The Euro (EUR) extended upside movement against the US Dollar (USD) on Thursday, increasing the price of EUR/USD to more than 1.2750, the fourth straight gain after the steep 1000 pips fall over the past few weeks. The long term bias however remains bearish due to Lower Low on the daily chart.
As of this writing, the pair is being traded around 1.2762. A hurdle can be seen near 1.2780, the 23.6% fib level ahead of 1.2954, the 38.2% fib level and then 1.3095, the 50% fib level as demonstrated in the following chart.
On the downside, the pair is expected to find a support around 1.2621, the intraday low of yesterday ahead of 1.2500, the low of the recent downside move as well as psychological number. The pair is expected to take some retracement before resuming the downside dips.
The European Central Bank (ECB) head Mario Draghi is due to speak today during the US session. Investors will be eyeing his remarks very closely to gauge the future monetary policy outlook of the shared economy.

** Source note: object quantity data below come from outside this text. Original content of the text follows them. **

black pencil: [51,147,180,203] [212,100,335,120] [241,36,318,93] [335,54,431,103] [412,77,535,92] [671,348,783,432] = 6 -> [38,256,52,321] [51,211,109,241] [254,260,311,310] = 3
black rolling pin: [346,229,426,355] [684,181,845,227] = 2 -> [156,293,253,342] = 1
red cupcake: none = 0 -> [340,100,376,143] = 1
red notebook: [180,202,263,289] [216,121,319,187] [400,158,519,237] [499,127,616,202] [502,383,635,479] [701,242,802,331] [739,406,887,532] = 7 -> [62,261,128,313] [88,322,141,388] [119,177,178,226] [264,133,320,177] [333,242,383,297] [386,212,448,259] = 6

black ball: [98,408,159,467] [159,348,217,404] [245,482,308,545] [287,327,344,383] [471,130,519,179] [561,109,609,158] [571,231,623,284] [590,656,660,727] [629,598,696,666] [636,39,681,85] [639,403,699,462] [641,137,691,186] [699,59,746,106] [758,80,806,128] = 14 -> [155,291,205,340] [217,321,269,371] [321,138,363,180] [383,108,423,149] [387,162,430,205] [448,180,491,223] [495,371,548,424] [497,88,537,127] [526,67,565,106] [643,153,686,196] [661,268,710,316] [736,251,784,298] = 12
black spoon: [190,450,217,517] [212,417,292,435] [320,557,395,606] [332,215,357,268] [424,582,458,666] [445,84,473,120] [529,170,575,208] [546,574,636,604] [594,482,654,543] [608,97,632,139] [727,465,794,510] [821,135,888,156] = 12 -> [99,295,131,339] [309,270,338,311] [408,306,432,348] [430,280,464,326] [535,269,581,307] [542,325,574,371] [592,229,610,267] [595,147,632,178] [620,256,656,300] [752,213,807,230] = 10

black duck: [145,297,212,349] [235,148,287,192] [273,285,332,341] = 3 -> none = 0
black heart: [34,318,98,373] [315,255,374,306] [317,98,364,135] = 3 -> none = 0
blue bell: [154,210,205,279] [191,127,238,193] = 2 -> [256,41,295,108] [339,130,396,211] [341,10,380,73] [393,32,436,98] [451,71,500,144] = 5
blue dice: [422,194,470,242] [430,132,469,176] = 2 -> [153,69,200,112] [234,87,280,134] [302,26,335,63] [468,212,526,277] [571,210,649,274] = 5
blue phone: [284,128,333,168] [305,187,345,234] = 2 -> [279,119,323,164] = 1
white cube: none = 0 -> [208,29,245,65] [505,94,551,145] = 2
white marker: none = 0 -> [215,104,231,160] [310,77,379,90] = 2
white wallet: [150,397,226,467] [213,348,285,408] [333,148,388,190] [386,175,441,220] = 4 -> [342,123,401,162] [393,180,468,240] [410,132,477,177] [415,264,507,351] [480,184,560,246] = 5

The recent monetary policy statement was lacking the details about measures that could be considered to save the recession-hit economy; the lack of details was considered positive and consequently spurred bullish momentum in the price of EURUSD.

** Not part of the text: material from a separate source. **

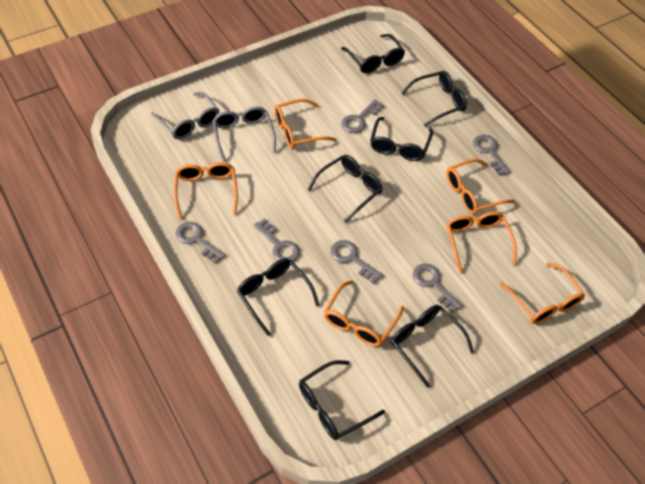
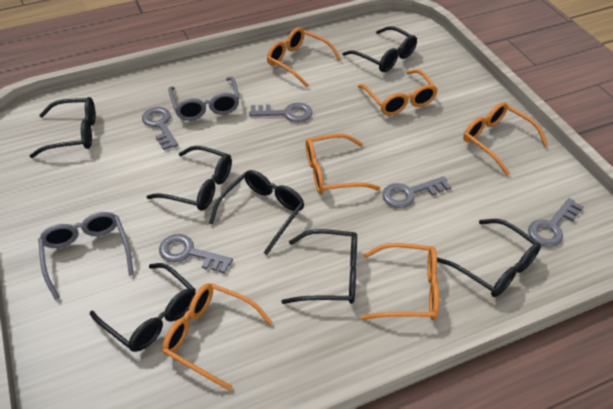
grey key: [176,222,226,264] [254,218,300,262] [330,240,383,284] [342,99,384,133] [413,263,463,313] [473,135,511,176] = 6 -> [142,107,178,150] [159,234,233,273] [249,103,312,122] [382,176,451,208] [528,198,583,247] = 5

The US Central Bank yesterday released the minutes from the FOMC Monetary Policy Meeting which took place a few days back. The minutes showed overall dovish sentiment among the policymakers as they looked concerned about the global slowdown and strong US Dollar.
Keeping in view the overall technical and fundamental outlook, buying the pair on dips appears to be a good strategy in short to medium term as long as the 1.2500 support area is intact.